See the following article for a description of svchost: http://support.microsoft.com/kb/314056
Basically, Svchost is responsible for starting services at startup. If you were to view task manager, you would see there are a number of svchost processes, each of which is starting services from a particular service group. The “netsvcs” group encompasses some 20 or so services:
One of the services in the group was ultimately triggering the rundll32 processes. I just wasn’t sure how. It could be that a malware service had been added; or maybe an existing legitimate service had been compromised; or maybe an existing service had a dependency on some other service that was compromised etc.
Unfortunately I could not find an easy way to work out which service was triggering the rundll32 processes.
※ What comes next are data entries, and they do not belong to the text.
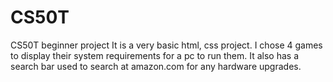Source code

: # CS50T
CS50T beginner project
It is a very basic html, css project. I chose 4 games to display their system requirements for a pc to run them. 
It also has a search bar used to search at amazon.com for any hardware upgrades. 
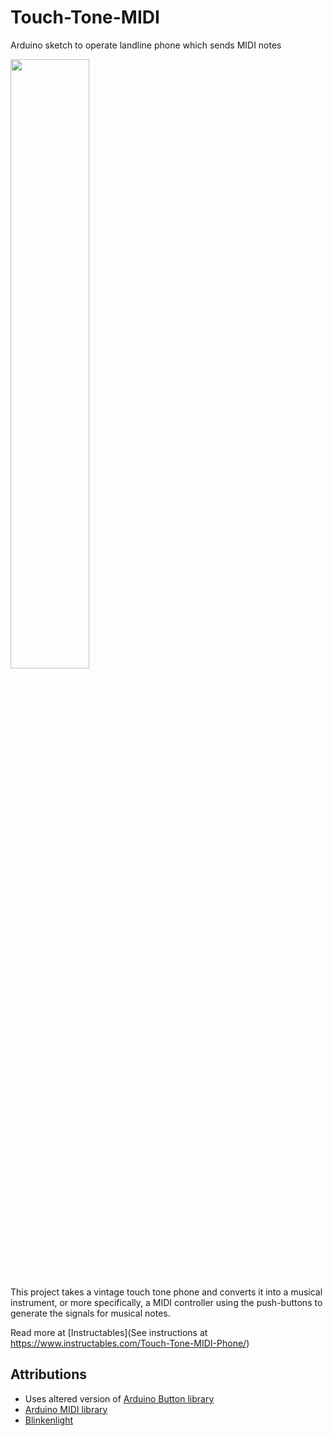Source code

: # Touch-Tone-MIDI
Arduino sketch to operate landline phone which sends MIDI notes

<img src="https://user-images.githubusercontent.com/594689/187053527-3de113eb-c90a-4948-b1c2-8e979b0122a7.JPG" width=50% height=50%>

This project takes a vintage touch tone phone and converts it into a musical instrument, or more specifically, a MIDI controller using the push-buttons to generate the signals for musical notes.

Read more at [Instructables](See instructions at https://www.instructables.com/Touch-Tone-MIDI-Phone/)

## Attributions

* Uses altered version of [Arduino Button library](https://github.com/madleech/Button)
* [Arduino MIDI library](https://github.com/FortySevenEffects/arduino_midi_library)
* [Blinkenlight](https://github.com/tfeldmann/Arduino-Blinkenlight)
So I decided to basically stop them in blocks and restart the computer and try and isolate which service was somehow responsible.
Bingo; Task Scheduler was somehow a part of this! I had read up about Malware creating and scheduling tasks to spawn their evil crap. I had looked in the C:\Windows\Tasks directory, but it was empty. This was from Windows Explorer with all options set to show hidden files. So I was concerned that the Task Scheduler process itself maybe compromised, or a dependant service (Remote Procedure Call).
I decided to do one final check from command prompt supplying the “/ah” option to the “dir” command. Wow; there were some .job files in the directory.
Using the “Xcacls.vbs” tool, http://support.microsoft.com/kb/825751/en-us I was able to give my local administrator user “full control” on the two .job files. Having done this, I was able to change the file permissions so they were no longer hidden etc.
At this point, the tasks became visible from Windows Explorer, and they could be deleted:
A quick reboot, and the processes were no more.
I’ll never know If I’ve removed all the Malware; But one thing is for sure, I’m going to be much more anal when it comes to Browser plug-ins.
And … if you are currently running JDK 1.6.0_23 or older, make sure you upgrade!!!!!!